_Assignment_: Set the lines of the records below into a numbered list, omitting blank lines and leaving out the pictures.

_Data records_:
○ ○ ○

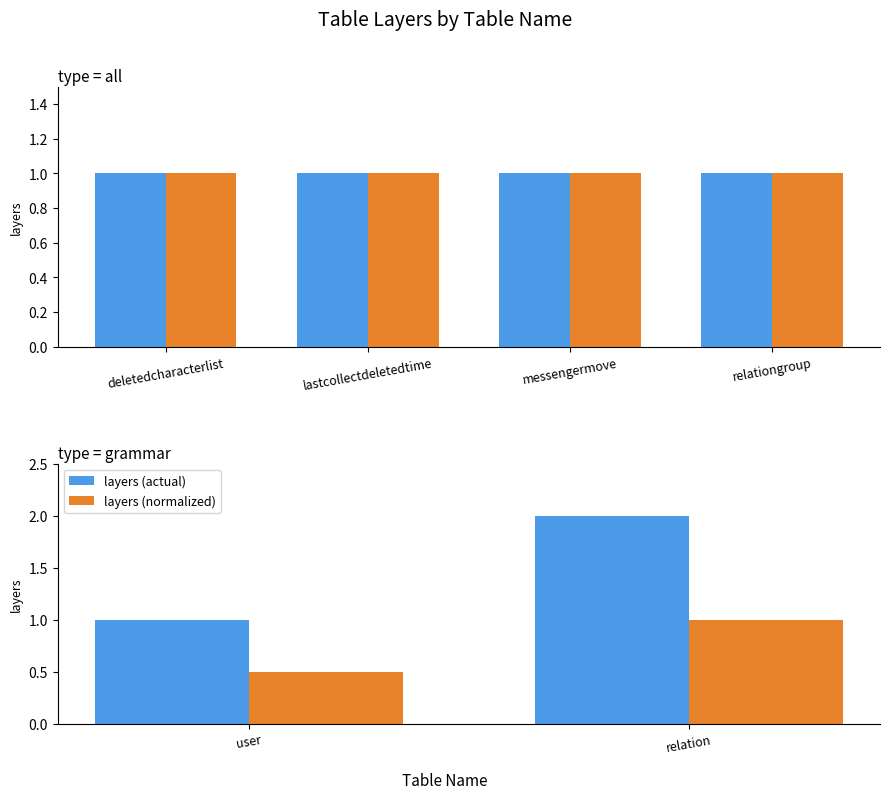

Which series has the largest total across all categories?

layers (actual)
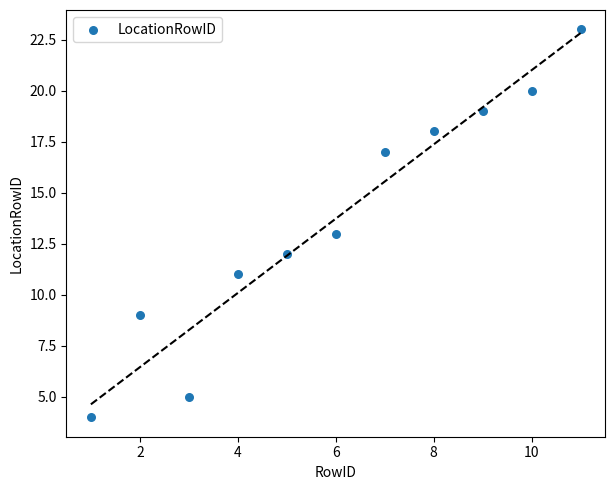

What is the average Y value?

14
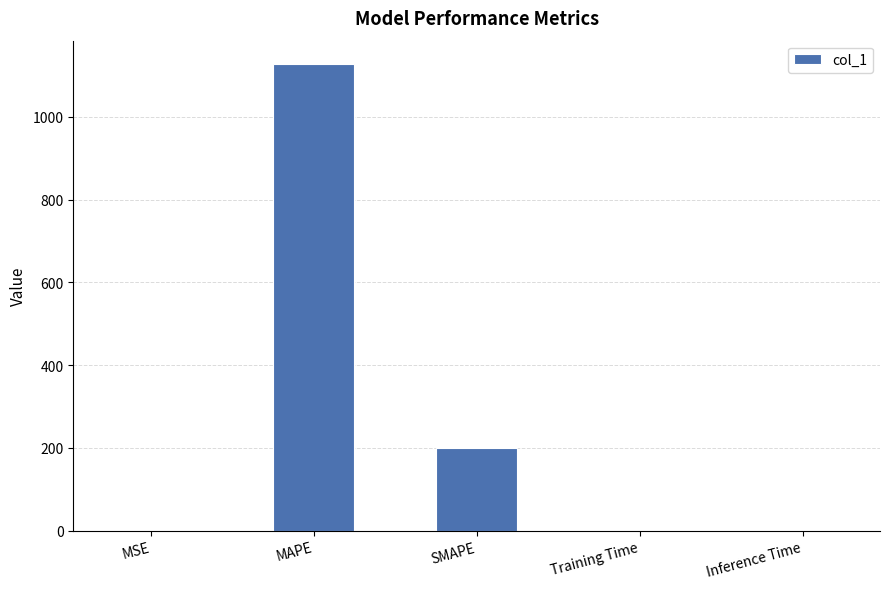

Is it true that the value at MSE is 0.0?

True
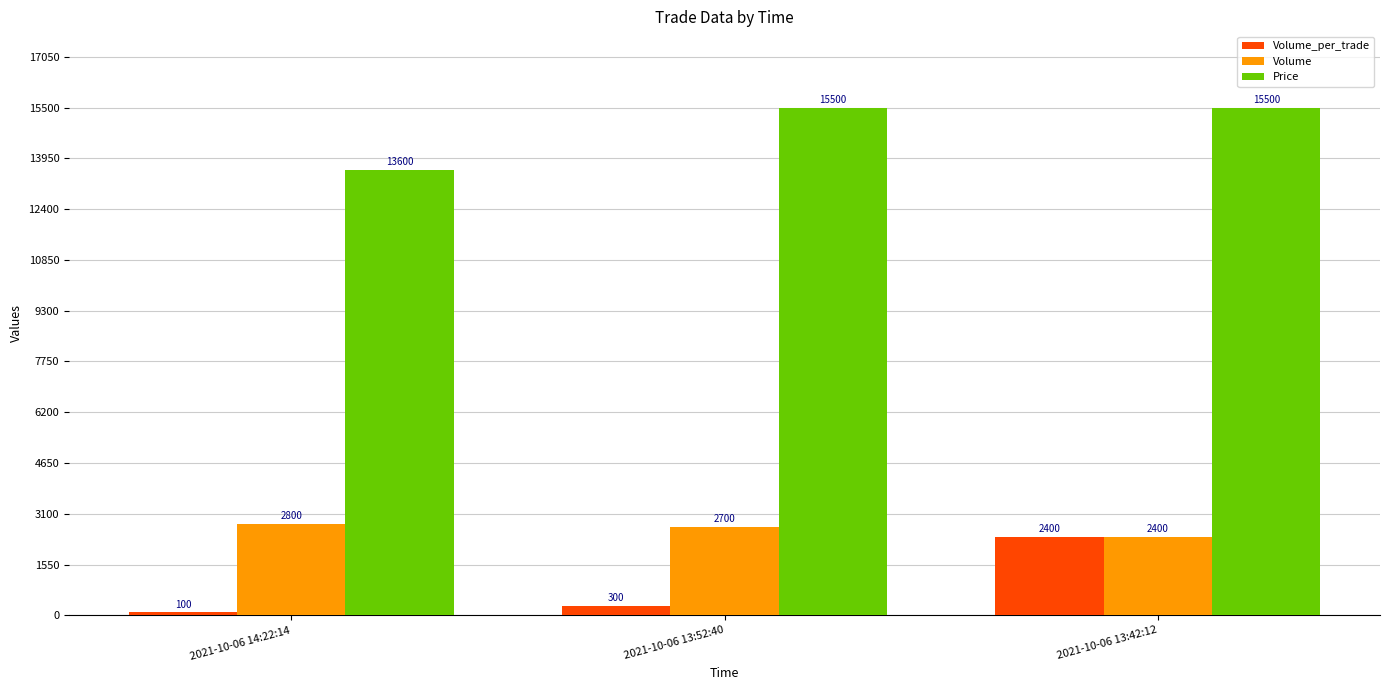

What is the sum of all Volume values?

7900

○ ○ ○

_Answer to the exercise_:
1. Which series has the largest total across all categories?
2. layers (actual)
3. What is the average Y value?
4. 14
5. Is it true that the value at MSE is 0.0?
6. True
7. What is the sum of all Volume values?
8. 7900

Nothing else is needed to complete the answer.